Dit is niet de enige maar deze is van mij
Uiteindelijk was het de Schot die er over begon. Hij was één van de huurlingen in ons garnizoen, landloos, vaderloos sinds Zutphen, en naamloos omdat we onze kelen niet rond de subtiele g-klanken in zijn naam gemanoeuvreerd kregen. Het kampvuur stoomde onze dekens vol houtskoollucht en hij lag wenend in het zand. We negeerden hem en maakten duidelijk dat we hem negeerden door over hem heen te praten. Niemand wilde de eerste zijn die hem aanraakte. Hij keek ons niet aan toen hij in zijn vreemde Engels begon over hoe we gereedschap waren, zoals onze musketten dat voor ons waren – standaardobjecten die waren gemaakt om elke keer precies hetzelfde te doen.
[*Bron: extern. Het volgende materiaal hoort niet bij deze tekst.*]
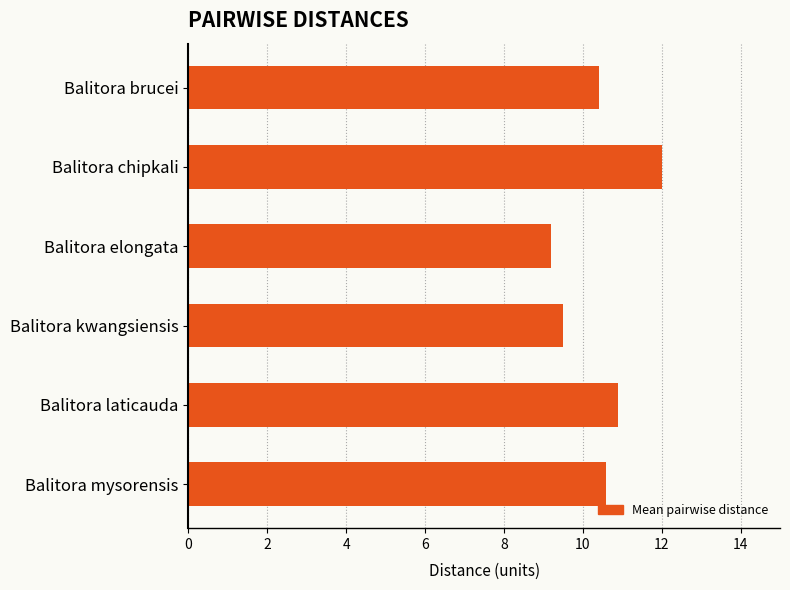

What position from the bottom is Balitora elongata?

4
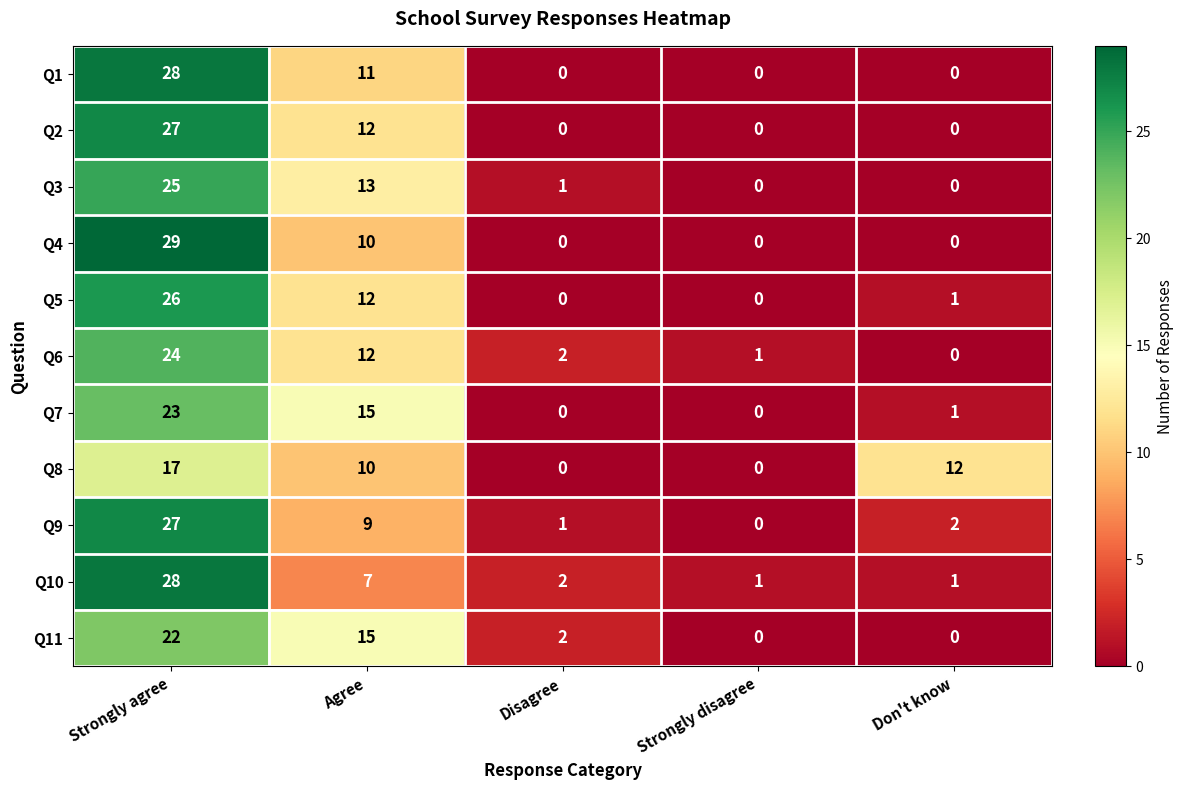

How many series are shown in this chart?

11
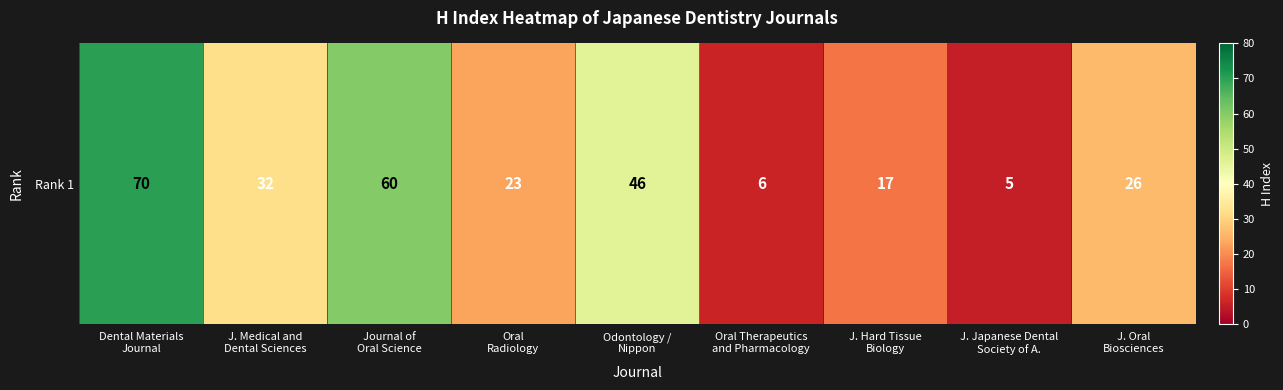

What is the smallest value displayed?

5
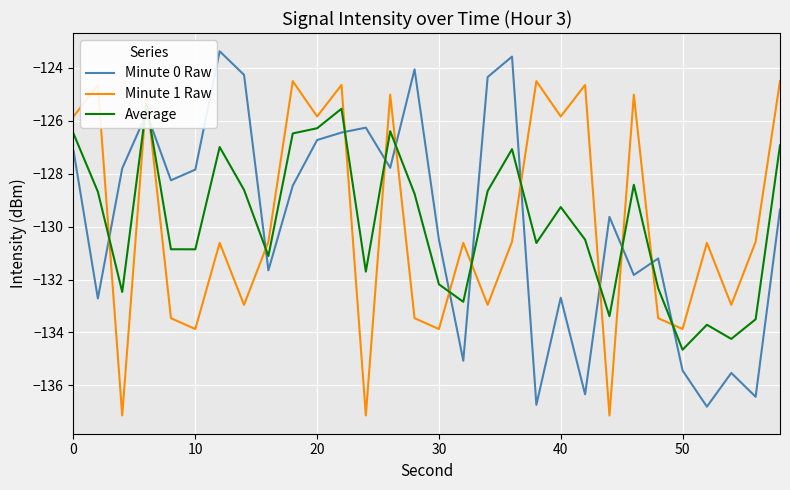

Which series ends up on top after the final intersection of Minute 0 Raw and Minute 1 Raw?

Minute 1 Raw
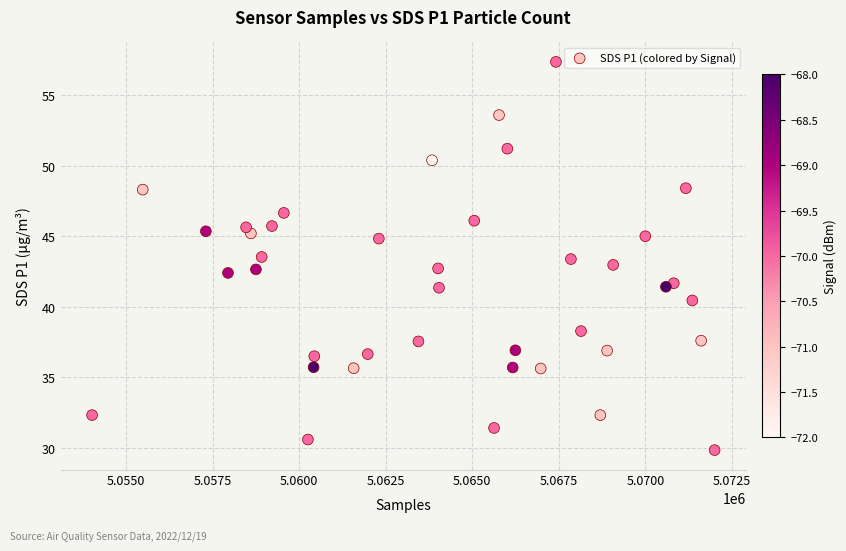

What is the range of Y values (max minus min)?

27.5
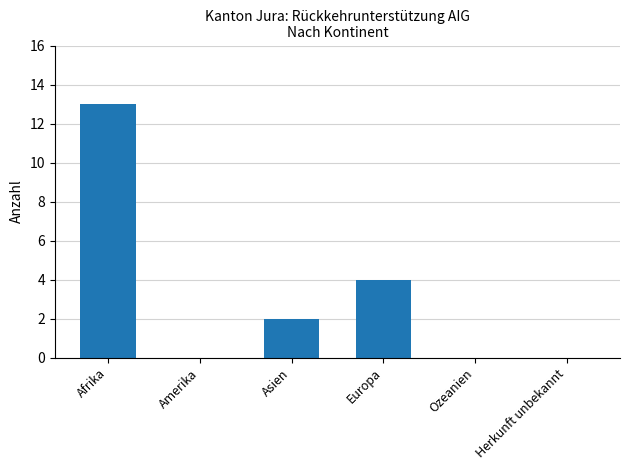

What is the change in value from Afrika to Ozeanien?

-13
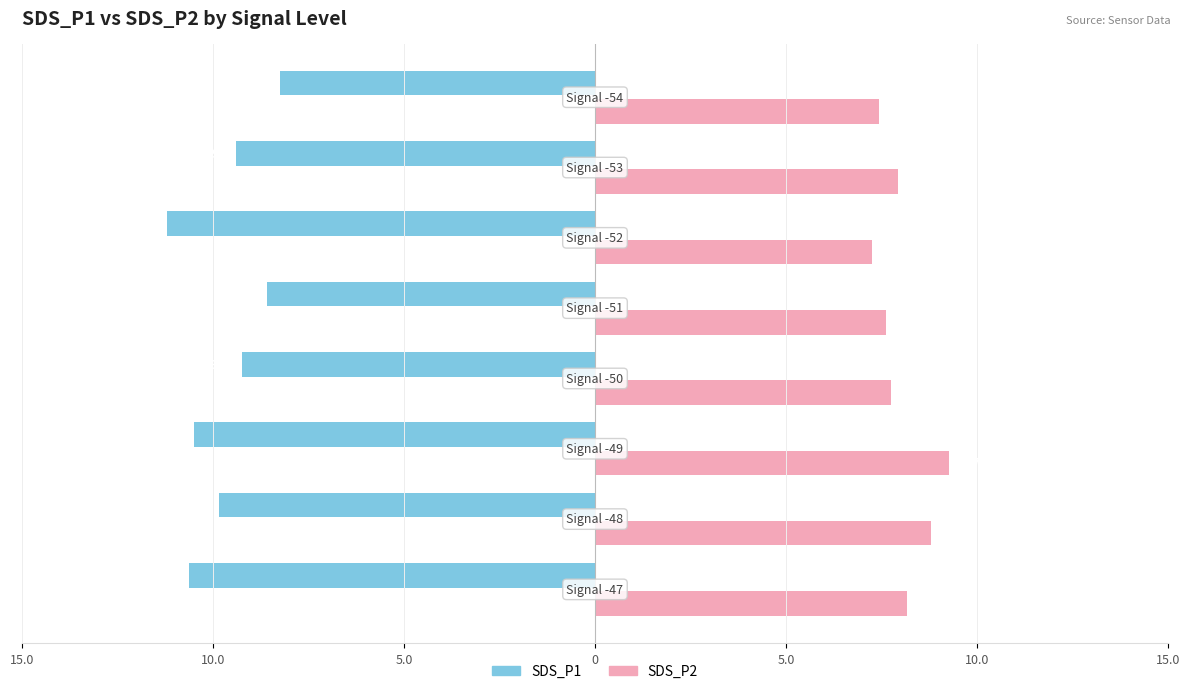

What are all the series names shown in the legend?

SDS_P1, SDS_P2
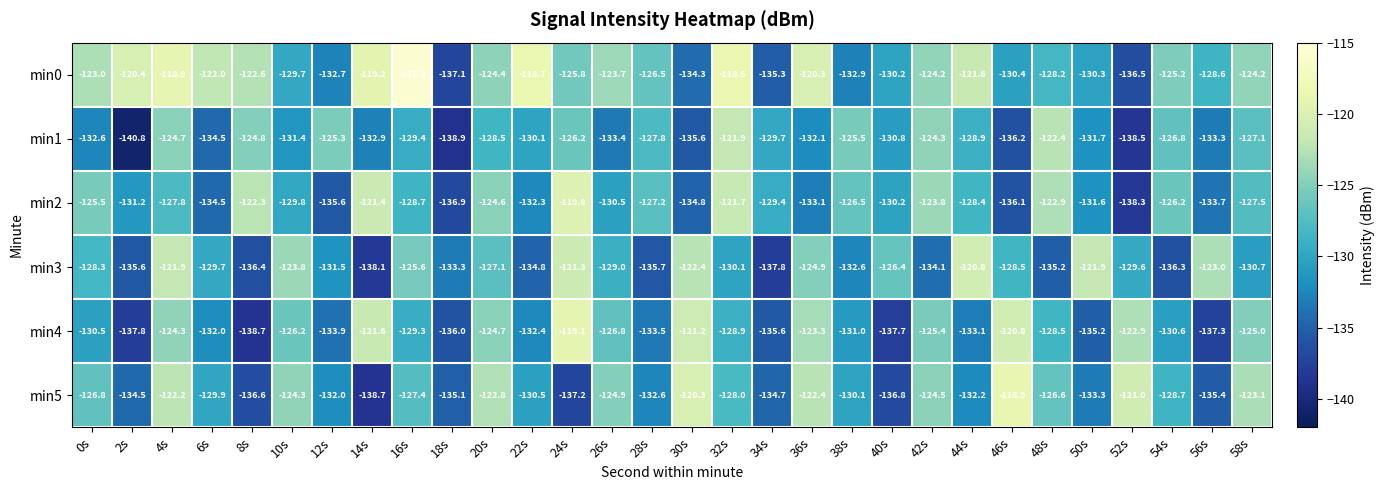

What is the difference between the maximum and second lowest values in the min5 series?

18.3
De sergeant erkende wat hij had gezegd door hem met zijn voet het zand in te duwen en te zeggen dat hij niet zo’n baby moest zijn. De jongen keek ons aan met zijn heldergehuilde ogen, en herhaalde zijn inzicht over gebruiksvoorwerpen. De sergeant zette een laars op zijn borst en zei dat hij zijn eigen voorwerp eens wat vaker moest gebruiken. Hij deed alsof hij ons vertegenwoordigde tegenover de Schot, maar toen we naar de twee keken zagen we ons niet in hém terug.